I have been making a lot of pan loaves following the CIA guide for sourdough, mostly to use up my sourdough discards, and I have been quite happy with the taste, overall.  This has become my new 'everyday bread', it would seem.  I have made variations of it before:
Sometimes I've made both rye and wheat loaves separately, sometimes a combined rye and wheat loaf.  Today I'm only making a rye loaf.

 Lots of grains gathered

I lost about 4 inches of the last loaf that I made this way to a bread mould; this is only the second such mouldy loaf I have ever made, and I am at a loss to explain it, since most of my bread, especially those with rye, last a good long time.  Because I had to throw some of my last loaf away, today, I ran out of bread.  I had to make some.  And it had to be rye, because I want to keep rye close.

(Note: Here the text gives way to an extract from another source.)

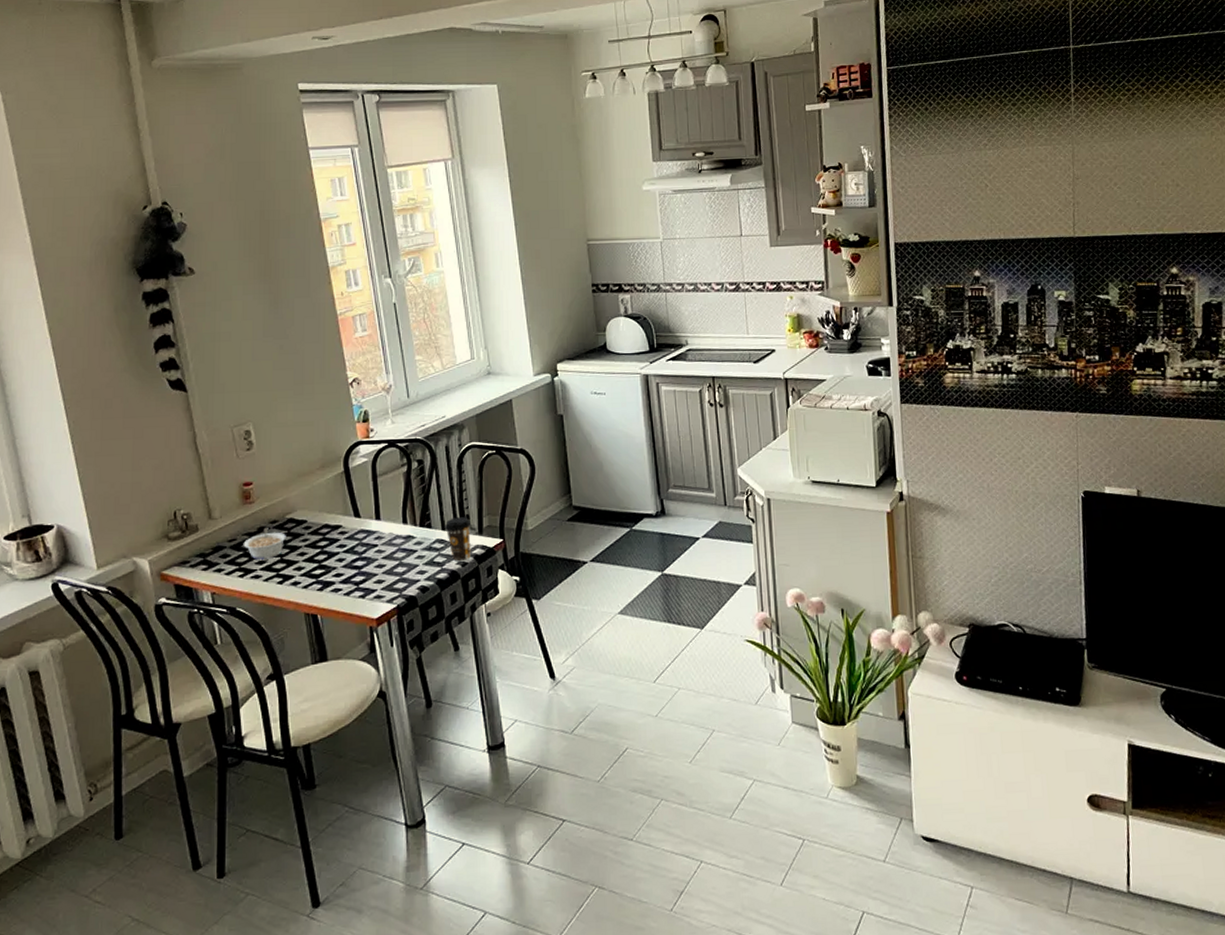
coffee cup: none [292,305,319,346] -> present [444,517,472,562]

 The rye dough is mixed prior to adding the grains

 The grains to be added to the dough

The last time I put some whole grains into this recipe, it occurred to me that there is an infinite number of grain combinations that one might try, to enhance these loaves.  Today I wanted a rye loaf, but I just serendipitously added a few grains that I just had at at hand -- those grains that were closest to the top of my grain bins.  So I've added 1/4 cup each of wheat berries, millet and pearled barley to my rye sourdough, to see what might happen.  I boiled the combined grains (total 148g) with double the amount of water (296g) until the water was absorbed or boiled away (about 15 minutes).  I waited until it cooled to lukewarm before adding it to my sourdough mixture.

The only other change I've made to the recipe is, this time I did not paint the top with yogurt. I did spritz with a bit of water and put some sesame seeds on, but that is all.  The result was a rich, dark, almost pumpernickel-coloured crust, a result of rye starches in the Maillard reaction, covering a nice bread-spice scented dense and heavy loaf.

Before Bulk Fermentation

 After Bulk Fermentation

 Docked with a fork, spritzed, and covered with sesame seeds

 The Loaf fresh from the oven

The texture of the few grains that I put in this bread are merely enough to make you pause when eating a slice, allowing the mouth to add lots of amylase for digestion.  And so by slowing down mastication we aid the entire digestive process.

The taste is wonderfully nutty, a rich taste; the dark acrylamides on the crust give it an interesting and complimentary bitterness, almost as if the grains have been roasted.  This wouldn't be to everyone's taste, but I like it.

Unfortunately, the slices do not hold together well, and it is somewhat difficult to slice thinly.  Furthermore, despite the long times that were used in baking, and the hot temperatures, the knife still does not come out clean, indicating that the center is not fully baked.

Notes to Myself
  • Ingredients:
    • Rye Starter 92.7% (373g)
    • Rye Flour 100% (402g; 122g was dark rye, 280g light rye)
    • Yeast 1% (4g)
    • Salt 1.5% (6g)
    • Water 85.4% (343g)
    • Homemade Bread Spice 5g
    • Boiled Seeds and Grains: Wheat, Millet and Pearled Barley  148g total, or 1/4c each
    • Water to boil the seeds: 296g, or double the weight of the grains
  • Method:
    • Boil the seeds until the water is absorbed or boiled away.  Let them cool until lukewarm.
    • Mix all the ingredients together with your hands and pour into a greased pan.
    • Let rise until about doubled.  In my excalibur it took about 1 1/4 hours at 85 degrees F
    • Bake at 450 degrees F for 65 minutes, then 15 minutes out of the tin in a cooling oven
  • The loaf needs to be deeply docked, with a toothpick, do not use a fork.  Make sure the toothpick or pin you use is moistened.  Do put something on the crust so it doesn't burn: yogurt or egg wash, or perhaps a starch wash of some sort -- to protect it from the very hot and long temperatures that are surely needed to bake the center properly. Try scoring it once, too, to see if it will prevent the cracking that occurs in the top when baking.  Try soaking the seeds that you put on top overnight before baking.